Time will tell as to whether the SEC will ever introduce defined regulations in order to tackle non-financial misconduct, but many firms are already utilizing monitoring solutions to proactively identify issues such as racism, sexism, bullying, and other forms of misconduct to protect and improve their corporate culture. 

The line between financial and non-financial misconduct continues to blur and compliance teams, HR, and general counsel must work together to root out toxic behavior before it harms workplace culture, firms fall foul of the regulator, and irreparable damage is done.

The Long Road Ahead

In such an ever-changing industry, it’s important to remember that overhauling your compliance program is a marathon, not a sprint. 

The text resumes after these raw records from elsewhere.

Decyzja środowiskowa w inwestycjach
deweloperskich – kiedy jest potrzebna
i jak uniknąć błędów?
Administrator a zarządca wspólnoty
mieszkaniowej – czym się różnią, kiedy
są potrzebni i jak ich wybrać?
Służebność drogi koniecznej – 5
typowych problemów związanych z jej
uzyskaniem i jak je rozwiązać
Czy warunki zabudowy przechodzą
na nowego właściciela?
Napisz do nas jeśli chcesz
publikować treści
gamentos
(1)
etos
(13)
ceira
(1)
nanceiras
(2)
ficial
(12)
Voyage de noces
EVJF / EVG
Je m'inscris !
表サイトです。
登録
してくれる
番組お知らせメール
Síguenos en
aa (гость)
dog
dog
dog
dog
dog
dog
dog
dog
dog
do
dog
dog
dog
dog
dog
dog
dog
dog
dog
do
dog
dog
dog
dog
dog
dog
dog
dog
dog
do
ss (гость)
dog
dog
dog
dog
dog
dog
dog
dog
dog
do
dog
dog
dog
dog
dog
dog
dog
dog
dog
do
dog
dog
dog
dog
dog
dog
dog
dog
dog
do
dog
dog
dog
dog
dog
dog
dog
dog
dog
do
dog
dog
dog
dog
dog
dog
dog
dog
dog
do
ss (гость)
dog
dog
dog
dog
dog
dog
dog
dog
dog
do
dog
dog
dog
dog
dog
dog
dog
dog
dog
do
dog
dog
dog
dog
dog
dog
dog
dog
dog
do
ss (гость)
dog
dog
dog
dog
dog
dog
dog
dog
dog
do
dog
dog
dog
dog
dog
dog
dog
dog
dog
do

Regulators don’t expect firms to adopt new technology, policies, and processes overnight. However, they do expect firms to be aware of what’s coming around the corner and have the foresight to plan accordingly. Chief compliance officers armed with a roadmap that aligns to key regulatory trends will not only win in the long run, they’ll also be able to keep regulators onside as they build a program that’s fit for the future.